Mega is somewhat lost in the world of hardcore SF and fantasy fans at the con, but his companion, Marion, a professor of English literature, is more familiar with these events, and she guides him through it. They have troubles, such as being asked to judge a fiction contest (which Marion tackles eagerly) and a costume contest. All seems to be going somewhat well for Mega, but his co-Guest of Honor, Dungannon, is making it a point to offend everyone at the con - he is highly successful with a series of adventure novels featuring "Tratyn Runewind," an alpha-male Norse warrior similar to Conan the Barbarian, but he has come to hate the character when Tratyn becomes so successful there is more interest in the cheesy novels than his lone serious work on Norse mythology (which remains unpublished). It is hardly surprising when he is killed, a bullet through his heart. The fans react by buying up everything with his signature in the huckster room.

The police are at a loss to find the murderer. Everyone had a motive to kill Dungannon, but it seems that no one had the opportunity. Jay and Marion begin investigating and discover many things about Dungannon - he was working on what was to be the last Runewind book, while revealing the depths of his hatred for the character, and that someone had tried to erase the last chapter that depicted Tratyn's humiliating death. Jay corrals the suspects into a scheduled role-playing game event and works out a confession in the way Hamlet did ("The play's the thing / Wherein I'll catch the conscience of the King") with the police detective doing his best to understand the process of a role-playing game. The murderer is revealed to be a super-fan who found out about Tratyn's "death" and killed Dungannon to keep it from happening. As he attempts to kill Jay, Jay uses a plugged-in CRT monitor to block the sword the fan uses, which electrocutes the killer when he stabs the screen.

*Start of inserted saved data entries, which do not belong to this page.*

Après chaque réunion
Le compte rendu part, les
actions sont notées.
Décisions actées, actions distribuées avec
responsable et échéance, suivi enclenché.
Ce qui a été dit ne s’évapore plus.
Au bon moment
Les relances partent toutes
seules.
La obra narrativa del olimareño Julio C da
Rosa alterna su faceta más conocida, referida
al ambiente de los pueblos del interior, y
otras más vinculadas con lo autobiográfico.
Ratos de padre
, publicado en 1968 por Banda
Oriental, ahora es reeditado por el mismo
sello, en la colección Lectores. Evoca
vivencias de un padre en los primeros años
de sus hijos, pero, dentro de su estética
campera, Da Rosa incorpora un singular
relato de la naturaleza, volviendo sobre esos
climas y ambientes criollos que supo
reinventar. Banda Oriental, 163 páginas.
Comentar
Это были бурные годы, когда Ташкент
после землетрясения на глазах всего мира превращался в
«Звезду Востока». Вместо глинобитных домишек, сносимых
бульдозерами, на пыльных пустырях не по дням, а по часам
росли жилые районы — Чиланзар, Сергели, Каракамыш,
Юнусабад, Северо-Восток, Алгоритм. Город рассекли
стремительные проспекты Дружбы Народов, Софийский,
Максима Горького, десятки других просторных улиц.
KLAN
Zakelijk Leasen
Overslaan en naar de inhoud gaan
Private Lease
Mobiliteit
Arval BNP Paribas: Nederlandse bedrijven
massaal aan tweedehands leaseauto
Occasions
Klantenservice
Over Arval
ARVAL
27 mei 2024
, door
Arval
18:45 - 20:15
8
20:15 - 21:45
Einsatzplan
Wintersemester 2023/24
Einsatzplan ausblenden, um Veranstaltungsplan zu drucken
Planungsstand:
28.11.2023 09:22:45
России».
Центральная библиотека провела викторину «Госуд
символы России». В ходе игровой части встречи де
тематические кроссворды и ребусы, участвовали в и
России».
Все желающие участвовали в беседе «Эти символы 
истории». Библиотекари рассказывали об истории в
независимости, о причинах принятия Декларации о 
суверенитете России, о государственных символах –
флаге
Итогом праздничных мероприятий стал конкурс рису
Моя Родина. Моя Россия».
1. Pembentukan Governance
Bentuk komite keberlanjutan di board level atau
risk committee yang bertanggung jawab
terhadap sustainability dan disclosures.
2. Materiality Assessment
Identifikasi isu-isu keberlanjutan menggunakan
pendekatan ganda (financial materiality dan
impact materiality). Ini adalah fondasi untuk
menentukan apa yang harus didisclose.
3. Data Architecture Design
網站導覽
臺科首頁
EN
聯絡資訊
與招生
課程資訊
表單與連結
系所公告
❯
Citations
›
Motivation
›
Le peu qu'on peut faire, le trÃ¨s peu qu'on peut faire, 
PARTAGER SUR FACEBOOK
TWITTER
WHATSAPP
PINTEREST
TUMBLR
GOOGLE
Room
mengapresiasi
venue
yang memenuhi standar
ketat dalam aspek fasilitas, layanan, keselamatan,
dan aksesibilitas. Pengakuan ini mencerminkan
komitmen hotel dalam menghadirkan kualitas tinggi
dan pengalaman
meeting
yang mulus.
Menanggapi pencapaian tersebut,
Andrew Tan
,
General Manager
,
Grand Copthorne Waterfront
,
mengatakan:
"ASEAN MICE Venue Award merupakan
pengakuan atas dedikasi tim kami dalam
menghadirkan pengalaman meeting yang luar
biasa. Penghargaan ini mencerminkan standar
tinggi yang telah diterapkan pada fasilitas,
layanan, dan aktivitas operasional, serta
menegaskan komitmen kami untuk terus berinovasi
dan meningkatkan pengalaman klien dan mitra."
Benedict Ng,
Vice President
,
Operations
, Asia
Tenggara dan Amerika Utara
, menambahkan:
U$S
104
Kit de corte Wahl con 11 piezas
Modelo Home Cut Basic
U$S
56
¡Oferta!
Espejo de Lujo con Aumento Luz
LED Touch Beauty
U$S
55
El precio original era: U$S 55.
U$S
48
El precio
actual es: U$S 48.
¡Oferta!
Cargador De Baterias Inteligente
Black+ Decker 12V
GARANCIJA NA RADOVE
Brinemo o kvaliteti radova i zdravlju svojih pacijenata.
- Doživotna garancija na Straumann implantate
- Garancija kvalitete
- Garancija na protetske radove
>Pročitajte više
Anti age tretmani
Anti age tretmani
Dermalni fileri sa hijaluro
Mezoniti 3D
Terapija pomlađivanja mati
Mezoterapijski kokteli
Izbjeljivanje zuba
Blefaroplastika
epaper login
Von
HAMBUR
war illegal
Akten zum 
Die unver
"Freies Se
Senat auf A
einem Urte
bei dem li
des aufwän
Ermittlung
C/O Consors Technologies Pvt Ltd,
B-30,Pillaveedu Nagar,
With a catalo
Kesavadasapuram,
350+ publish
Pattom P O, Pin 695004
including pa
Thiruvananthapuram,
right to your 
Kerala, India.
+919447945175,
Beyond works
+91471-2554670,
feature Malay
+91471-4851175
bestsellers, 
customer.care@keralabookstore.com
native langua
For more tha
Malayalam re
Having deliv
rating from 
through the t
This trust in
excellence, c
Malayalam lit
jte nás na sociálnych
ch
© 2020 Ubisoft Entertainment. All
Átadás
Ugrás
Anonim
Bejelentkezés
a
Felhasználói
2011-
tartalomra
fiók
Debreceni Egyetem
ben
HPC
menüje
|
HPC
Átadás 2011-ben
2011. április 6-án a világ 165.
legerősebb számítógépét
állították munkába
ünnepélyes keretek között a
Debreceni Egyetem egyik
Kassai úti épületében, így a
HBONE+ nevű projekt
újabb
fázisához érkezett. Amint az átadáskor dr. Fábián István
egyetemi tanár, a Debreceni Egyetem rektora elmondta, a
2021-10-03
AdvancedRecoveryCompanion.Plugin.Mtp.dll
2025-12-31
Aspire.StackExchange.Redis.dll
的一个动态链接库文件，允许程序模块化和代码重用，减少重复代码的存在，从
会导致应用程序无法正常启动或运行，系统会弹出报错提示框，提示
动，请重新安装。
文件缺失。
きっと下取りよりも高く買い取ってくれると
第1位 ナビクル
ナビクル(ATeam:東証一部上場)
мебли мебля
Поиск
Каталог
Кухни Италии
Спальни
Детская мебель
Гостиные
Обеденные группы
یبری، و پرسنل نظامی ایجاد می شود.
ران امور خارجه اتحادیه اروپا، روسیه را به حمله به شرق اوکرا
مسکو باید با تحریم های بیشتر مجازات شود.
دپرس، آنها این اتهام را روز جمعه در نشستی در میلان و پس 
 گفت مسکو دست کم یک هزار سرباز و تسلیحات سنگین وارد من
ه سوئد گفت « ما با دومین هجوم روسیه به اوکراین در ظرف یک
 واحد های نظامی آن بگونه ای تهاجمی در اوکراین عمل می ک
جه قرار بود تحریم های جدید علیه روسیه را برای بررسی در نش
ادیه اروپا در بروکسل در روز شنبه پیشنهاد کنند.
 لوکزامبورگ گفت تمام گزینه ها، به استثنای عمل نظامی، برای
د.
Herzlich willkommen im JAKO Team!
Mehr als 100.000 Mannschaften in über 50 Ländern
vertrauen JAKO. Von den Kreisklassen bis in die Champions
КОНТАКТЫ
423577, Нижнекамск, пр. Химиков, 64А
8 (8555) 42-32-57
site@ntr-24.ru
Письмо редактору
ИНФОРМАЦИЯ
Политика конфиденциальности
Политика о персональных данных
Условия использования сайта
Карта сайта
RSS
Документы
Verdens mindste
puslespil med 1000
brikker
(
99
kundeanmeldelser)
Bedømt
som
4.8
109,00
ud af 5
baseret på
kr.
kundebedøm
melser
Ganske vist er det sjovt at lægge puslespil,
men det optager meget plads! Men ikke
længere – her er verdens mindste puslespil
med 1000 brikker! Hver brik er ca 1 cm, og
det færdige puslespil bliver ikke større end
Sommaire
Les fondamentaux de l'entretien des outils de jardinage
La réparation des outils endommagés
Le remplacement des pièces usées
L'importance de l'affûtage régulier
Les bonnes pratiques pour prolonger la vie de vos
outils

While the murder investigation continues, the author satirizes a lot of events at science fiction conventions, such as cosplay and the filk songs that science fiction fans sing.

==Reception==
Dave Langford reviewed Bimbos of the Death Sun for White Dwarf #99, and stated that "McCrumb deploys her research with kitchen-sink enthusiasm, neatly caricaturing several SF fan stereotypes but striking an unconvincing note when all these wildly different and often mutually intolerant types sit down to play D&D together."

===Awards===
The novel won the 1988 Edgar Allan Poe Award for Best Paperback Original and was nominated for the Anthony Award in the same category in the same year.